Text shown
• • • •

As far as Sima Qian is concerned, the cycle is progressing through its usual round. From Mu onwards, the Zhou rulers are becoming slowly more decadent. In all likelihood, drought, famine, and the constant encroachments of the lords on royal power were more than enough to make the capital city an unhappy place; but Sima Qian finds it absolutely essential that Li be self-indulgent and cruel, and his son and heir Hsuan be headstrong and blind to the wise advice of his counselors.
Headstrong or not, Hsuan also faced a massive invasion of barbarians.
These invasions had become a constant annoyance. Across the northern and western mountain ranges, tribes of nomads ranged. They were probably Indo-European, and so unlike the descendants of those first Yellow river settlers; they lived a horse-oriented nomadic life, travelling across the high steppes on horseback, hunting game with bows. When they grew hungry, they came down to raid the fields and granaries of the Zhou farmers.

• • • •

Records

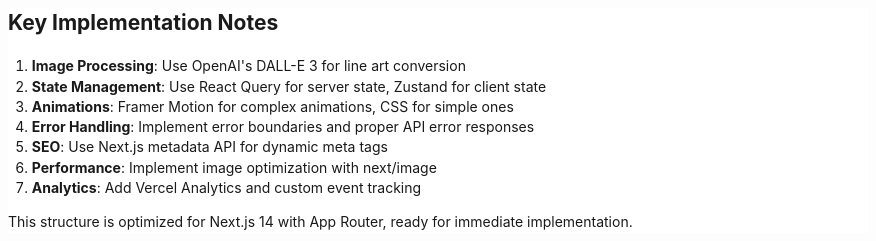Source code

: ## Key Implementation Notes

1. **Image Processing**: Use OpenAI's DALL-E 3 for line art conversion
2. **State Management**: Use React Query for server state, Zustand for client state
3. **Animations**: Framer Motion for complex animations, CSS for simple ones
4. **Error Handling**: Implement error boundaries and proper API error responses
5. **SEO**: Use Next.js metadata API for dynamic meta tags
6. **Performance**: Implement image optimization with next/image
7. **Analytics**: Add Vercel Analytics and custom event tracking

This structure is optimized for Next.js 14 with App Router, ready for immediate implementation.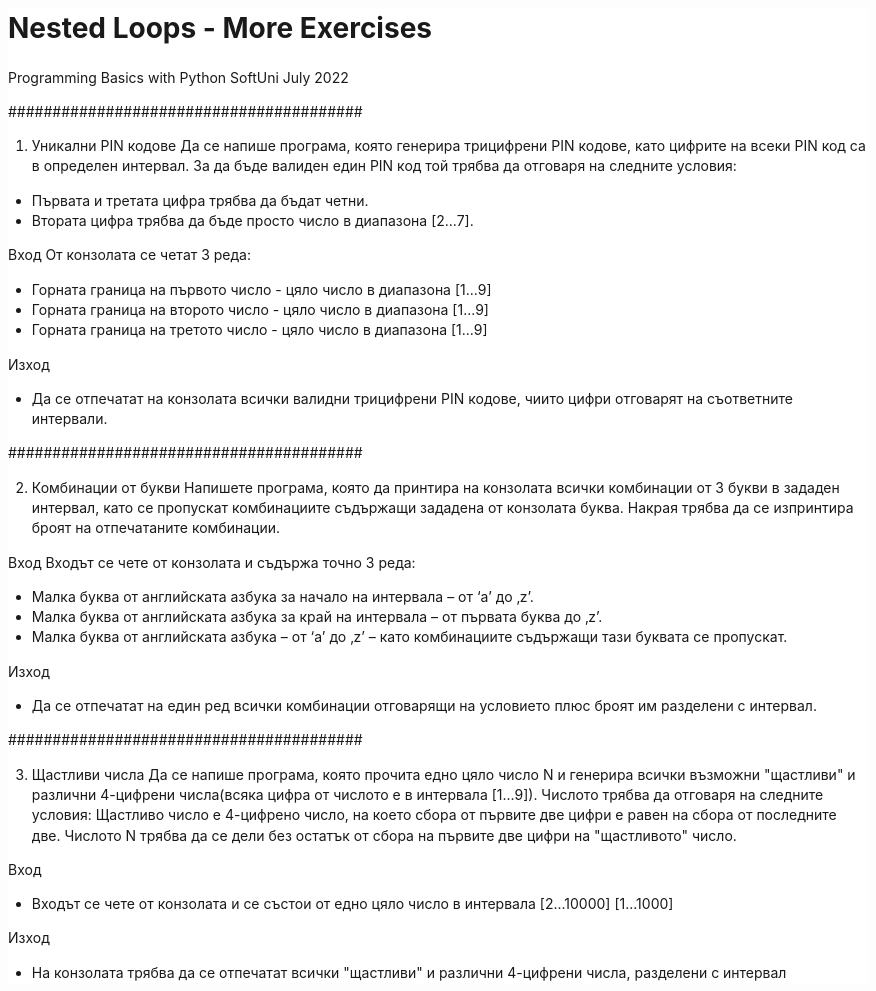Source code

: # Nested Loops - More Exercises
Programming Basics with Python SoftUni July 2022

########################################

01. Уникални PIN кодове
Да се напише програма, която генерира трицифрени PIN кодове, като цифрите на всеки PIN код са в определен интервал. За да бъде валиден един PIN код той трябва да отговаря на следните условия:
- Първата и третата цифра трябва да бъдат четни.
- Втората цифра трябва да бъде просто число в диапазона [2...7].

Вход
От конзолата се четат 3 реда:
- Горната граница на първото число - цяло число в диапазона [1...9]
- Горната граница на второто число - цяло число в диапазона [1...9]
- Горната граница на третото число - цяло число в диапазона [1...9]

Изход
- Да се отпечатат на конзолата всички валидни трицифрени PIN кодове, чиито цифри отговарят на съответните интервали.

########################################
   
02. Комбинации от букви
Напишете програма, която да принтира на конзолата всички комбинации от 3 букви в зададен интервал, като се пропускат комбинациите съдържащи зададена от конзолата буква. Накрая трябва да се изпринтира броят на отпечатаните комбинации.

Вход
Входът се чете от конзолата и съдържа точно 3 реда:
- Малка буква от английската азбука за начало на интервала – от ‘a’ до ‚z’.
- Малка буква от английската азбука за край на интервала  – от първата буква до ‚z’.
- Малка буква от английската азбука – от ‘a’ до ‚z’ – като комбинациите съдържащи тази буквата се пропускат.
	
Изход
- Да се отпечатат на един ред всички комбинации отговарящи на условието плюс броят им разделени с интервал.

########################################

03. Щастливи числа
Да се напише програма, която прочита едно цяло число N и генерира всички възможни "щастливи" и различни 4-цифрени числа(всяка цифра от числото е в интервала [1...9]). 
Числото трябва да отговаря на следните условия: 
Щастливо число е 4-цифрено число, на което сбора от първите две цифри е равен на сбора от последните две. Числото N трябва да се дели без остатък от сбора на първите две цифри на "щастливото" число.

Вход
- Входът се чете от конзолата и се състои от едно цяло число в интервала [2...10000]
 [1...1000]
	
Изход
- На конзолата трябва да се отпечатат всички "щастливи" и различни 4-цифрени числа, разделени с интервал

• • • •

What the task requires
In the passage on the Zhou rulers, what did the nomads use to hunt game? The rows are separate material, unrelated to the passage on the Zhou rulers.

The completed task
They hunted game with bows.